Start of RAW DATA

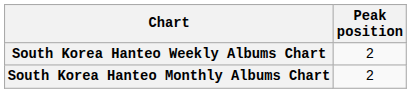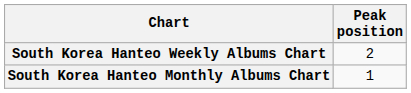South Korea Hanteo Monthly Albums Chart | Peak position: 2 -> 1
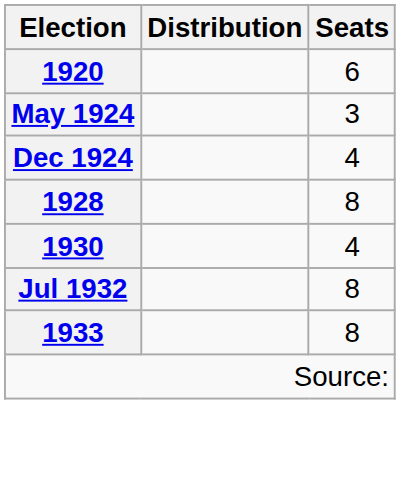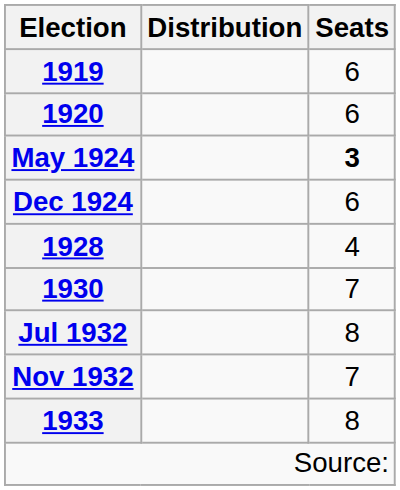+ row: 1919 | 6
May 1924 | Seats: normal -> bold
Dec 1924 | Seats: 4 -> 6
1928 | Seats: 8 -> 4
1930 | Seats: 4 -> 7
+ row: Nov 1932 | 7
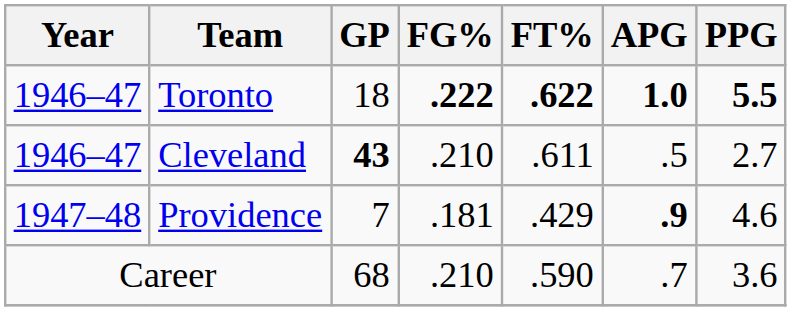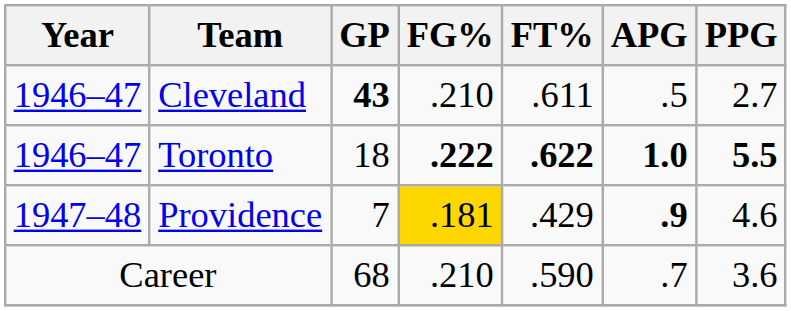rows swapped: Toronto <-> Cleveland
Providence | FG%: no background -> gold background
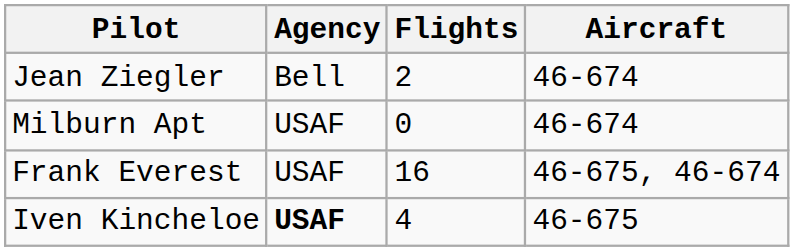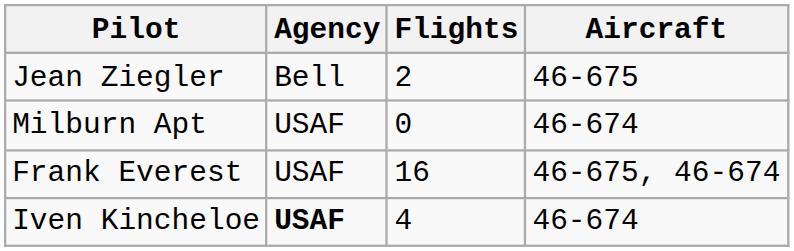Jean Ziegler | Aircraft: 46-674 -> 46-675
Iven Kincheloe | Aircraft: 46-675 -> 46-674
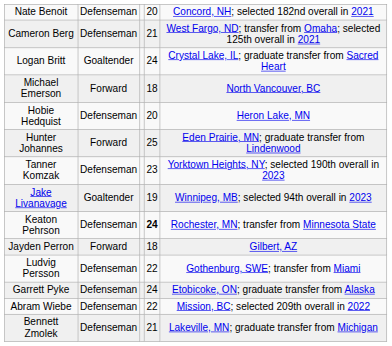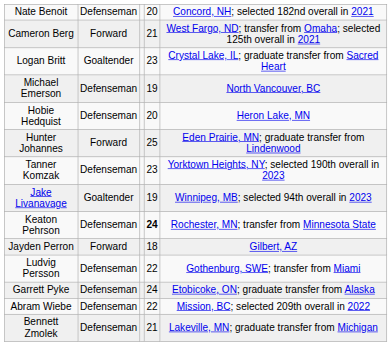Cameron Berg | column 2: Defenseman -> Forward
Logan Britt | column 4: 24 -> 23
Michael Emerson | column 2: Forward -> Defenseman
Michael Emerson | column 4: 18 -> 19
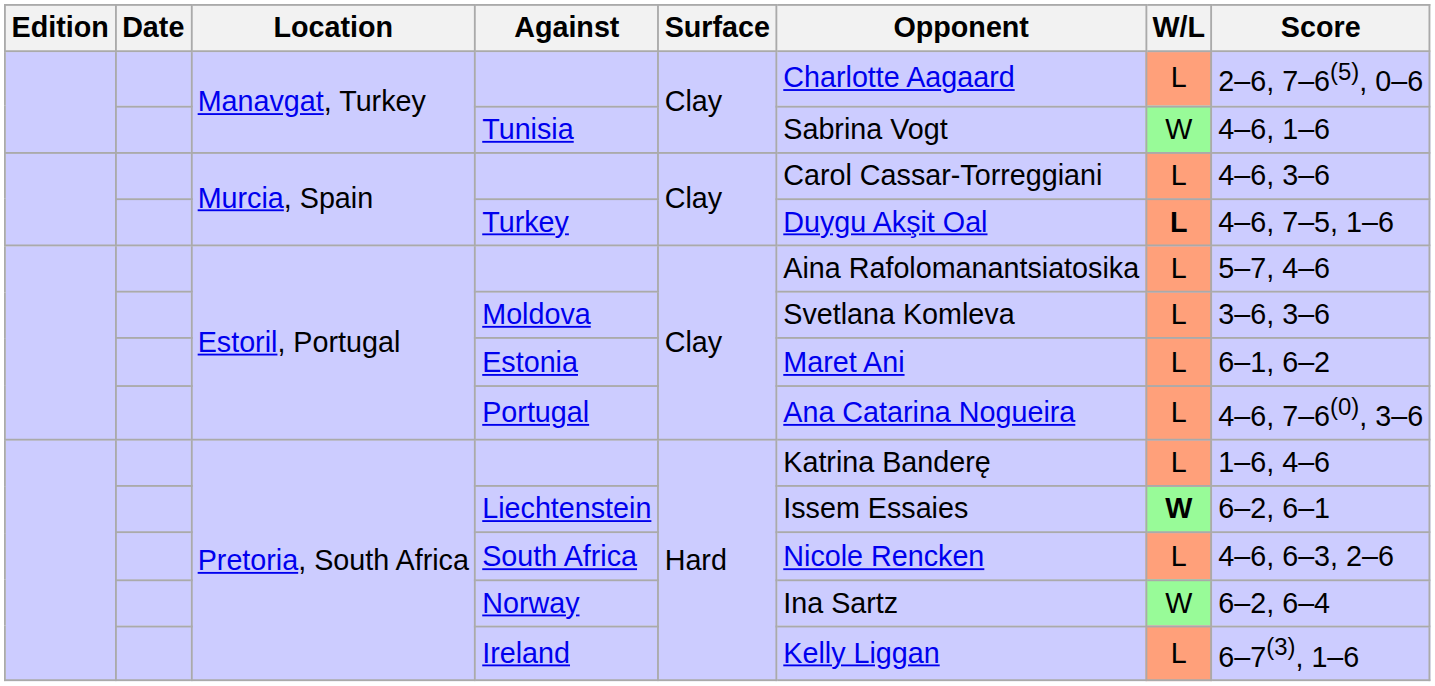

End of RAW DATA

THE TASK — Swap every "Seats" in the records above for "Members" and write all the lines out again with nothing else changed. Leave the pictures out.

COMPLETED TASK —
South Korea Hanteo Monthly Albums Chart | Peak position: 2 -> 1
+ row: 1919 | 6
May 1924 | Members: normal -> bold
Dec 1924 | Members: 4 -> 6
1928 | Members: 8 -> 4
1930 | Members: 4 -> 7
+ row: Nov 1932 | 7
rows swapped: Toronto <-> Cleveland
Providence | FG%: no background -> gold background
Jean Ziegler | Aircraft: 46-674 -> 46-675
Iven Kincheloe | Aircraft: 46-675 -> 46-674
Cameron Berg | column 2: Defenseman -> Forward
Logan Britt | column 4: 24 -> 23
Michael Emerson | column 2: Forward -> Defenseman
Michael Emerson | column 4: 18 -> 19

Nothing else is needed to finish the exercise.